Vor dem Hexenhäuschen der verstorbenen Schauberger hielt ich kurz an. Die Gartentürklingel war noch immer defekt, und so ging ich zur Vordertür. Dort war abgeschlossen. Ein Blick sagte mir, dass auch die Garagentür verschlossen war. Hoffentlich war er noch nicht nach Amerika umgezogen. Aber vielleicht lag es auch daran, dass normale Leute um diese Tageszeit einer Erwerbstätigkeit nachgehen. Ich machte noch eine Runde ums Haus, fand nichts und beschloss umzukehren. Alle Kfz-Werkstätten Wiens durchzugehen, hatte ich weder Zeit noch Lust. Auf dem Weg die Rosentalstraße zurück, rief mich allerdings eine Stimme aus dem Hintergrund an. Zuerst konnte ich nichts sehen, bis sich die Thujenhecke bewegte und ein altes Gesicht zum Vorschein kam. Scharfe Gesichtszüge, dünne Lippen und die pergamentartig gespannte Haut des hohen Alters.

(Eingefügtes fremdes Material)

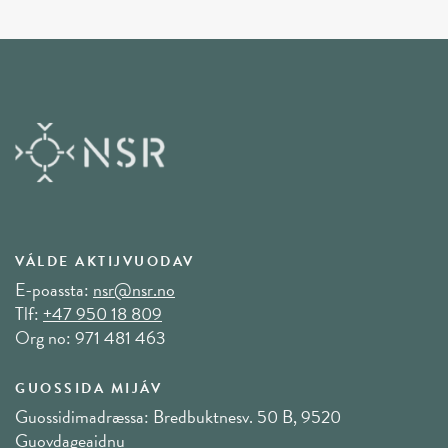
VÁLDE AKTIJVUODAV
E-poassta:
nsr@nsr.no
Tlf:
+47 950 18 809
Org no: 971 481 463
GUOSSIDA MIJÁV
Guossidimadræssa: Bredbuktnesv. 50 B, 9520
Guovdageaidnu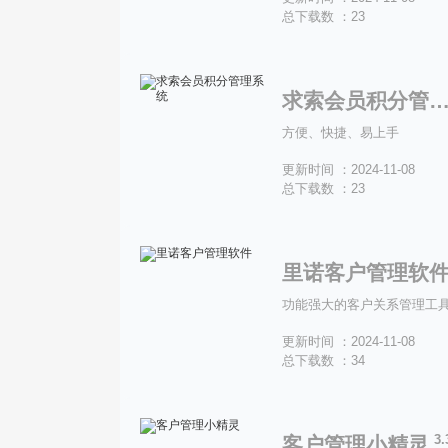
总下载数 ：23
求索会员积分管理系
方便、快捷、易上手
更新时间 ：2024-11-08
总下载数 ：23
里诺客户管理软
功能强大的客户关系管理工
更新时间 ：2024-11-08
总下载数 ：34
3.
客户管理小精灵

»Sie waren schon vor ein paar Tagen da. Zu Besuch bei dem Rocker.«
»Genau.« Ich antwortete sehr höflich und korrekt. Alte Damen, die nichts zu tun haben, können sehr mächtige Verbündete sein.
»Was wollen Sie denn von ihm? Wie ein Vertreter sehen Sie nicht aus.« Sie wandte mir immer die rechte Seite ihres Gesichts zu, wenn sie eine Antwort von mir erwartete. In ihrem Ohr sah ich ein Hörgerät.
»Ich kannte seine verstorbene Frau recht gut und wollte kondolieren.«
»Und heute?«
»Ich bräuchte seine Hilfe, aber er ist nicht zu Hause.«
»Ordentliche Leute arbeiten um diese Zeit. Was ist eigentlich Ihr Beruf?«
Ich antwortete wahrheitsgemäß, ein bisschen ein Titel kann manchmal von Vorteil sein. Nur den ›Professor‹ schummelte ich dazu, klingt einfach besser als Lektor.